"No," he answers, and explains: "Is that the point? Yes."
Tanis adds to his rhetorical remarks: "Does it have to be more complicated than that? Not really. Yet to serve figs, you need to know about ripeness and seasonality and you need to know your figs."
Tanis builds his cookbook on the premise that each meal should be created as its own small masterpiece - simple, tasteful and built upon the freshest ingredients available.
In the Bay Area and, in fact, throughout North America, Chez Panisse is a top-of-mind gourmet restaurant, and Alice Waters is a culinary icon of all things sustainable, local and organic. Yet few people, even foodies, know David Tanis as creative chef extraordinaire. Tanis spent many years at Chez Panisse, first as chef of the upstairs cafe, then as chef of the downstairs restaurant.
Now, for six months of the year, Tanis lives in Paris, playing in his own kitchen and generating private dinners for 12 as the mood strikes in his 6-by-10-foot galley. For the other half of the year, he is head chef at Chez Panisse, creating its consistently delectable menus of three to five unique courses daily. During his half-yearly tour of duty, Tanis has complete run of the Chez Panisse kitchen while Waters serves as taster/tester.
Waters says of Tanis: "David is a cook, but an artist, and there are so few of them in the world. I can count them on one hand."
Tanis is the kind of chef I aim to be, creating unpretentious yet elegant dishes. Tanis says it plainly: "Most people try to do too much or things that are too complicated. These menus are ... as much about eating as cooking." Amen.
The recipe below is my adaptation of one of Tanis' dishes, simplified even more than his own. Bon appetit!
Jacqui Love Marshall lives in San Ramon with her pug, Nina Simone, and volumes of cookbooks and recipes. Her column runs every other week. E-mail her at firstname.lastname@example.org.
Jacqui's Adapted Wild Salmon with Spicy Vietnamese Cucumbers (serves 4-5)
2 pounds wild salmon
Mint, cilantro, basil sprigs
Salt and pepper
1. Preheat oven to 350 degrees. Place at-room-temperature salmon on a baking sheet; season with salt and pepper. Rub a little oil into the fish.
2. Bake 20-25 minutes, until juices rise to surface and barely cooked through the thickest part. Transfer to a platter and let rest for about five minutes. Garnish with line wedges and herbs. Serve with the cucumbers, which are to be spooned over the fish.
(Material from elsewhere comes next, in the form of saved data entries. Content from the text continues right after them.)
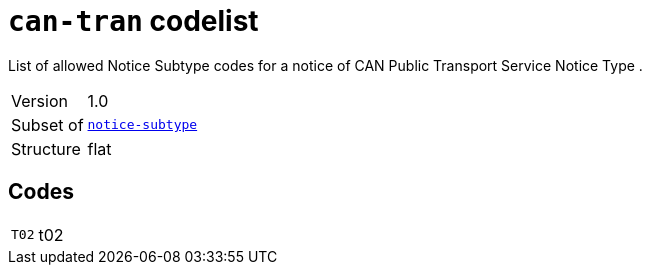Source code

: = `can-tran` codelist
:navtitle: Codelists

List of allowed Notice Subtype codes for a notice of CAN Public Transport Service Notice Type .
[horizontal]
Version:: 1.0
Subset of:: xref:code-lists/notice-subtype.adoc[`notice-subtype`]
Structure:: flat

== Codes
[horizontal]
  `T02`::: t02

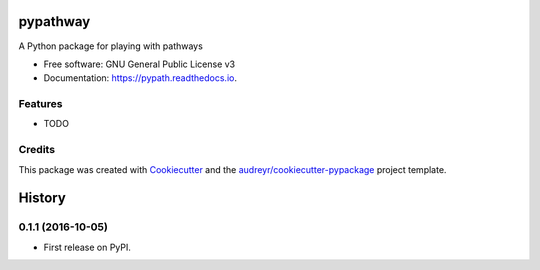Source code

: ===============================
pypathway
===============================


.. image:: https://img.shields.io/pypi/v/pypath.svg
        :target: https://pypi.python.org/pypi/pypath

.. image:: https://img.shields.io/travis/iseekwonderful/pypath.svg
        :target: https://travis-ci.org/iseekwonderful/pypath

.. image:: https://readthedocs.org/projects/pypath/badge/?version=latest
        :target: https://pypath.readthedocs.io/en/latest/?badge=latest
        :alt: Documentation Status

.. image:: https://pyup.io/repos/github/iseekwonderful/pypath/shield.svg
     :target: https://pyup.io/repos/github/iseekwonderful/pypath/
     :alt: Updates


A Python package for playing with pathways


* Free software: GNU General Public License v3
* Documentation: https://pypath.readthedocs.io.


Features
--------

* TODO

Credits
---------

This package was created with Cookiecutter_ and the `audreyr/cookiecutter-pypackage`_ project template.

.. _Cookiecutter: https://github.com/audreyr/cookiecutter
.. _`audreyr/cookiecutter-pypackage`: https://github.com/audreyr/cookiecutter-pypackage


=======
History
=======

0.1.1 (2016-10-05)
------------------

* First release on PyPI.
Spicy Vietnamese Cucumbers
2 large cucumbers
Fish sauce (Nuoc mam or Nam Pla)
1/2-inch piece of ginger, peeled and cut into thin slices
1-3 Tbsp palm sugar (available at Asian or Indian grocers, or use raw brown sugar)
1-2 Fresh Thai chilies (or serranos or jalapenos), finely chopped
A few mint sprigs
A few basil sprigs
1-2 thinly sliced scallions
Salt and pepper to taste
1. Peel cucumbers, cutting them in half lengthwise. With a spoon, scoop out any seeds. Slice cucumbers into thick half-moon pieces and transfer to a large bowl. Season with salt and pepper to taste, sprinkle lightly with fish sauce, add ginger and a tablespoon of palm sugar. Toss well and let cucumbers sit for about 5 minutes.
2. Add a teaspoonful of the chopped chilies; add juice from one lime. Toss again, cover and refrigerate until serving.
3. Before serving, add a handful of torn or chopped mint and basil leaves. Taste and adjust seasoning with additional lime juice, salt and pepper.
Note: If you prefer a non-spicy version, eliminate the chilies and substitute various minced herbs, e.g., parsley, dill, basil, mint, chives to toss with cucumbers.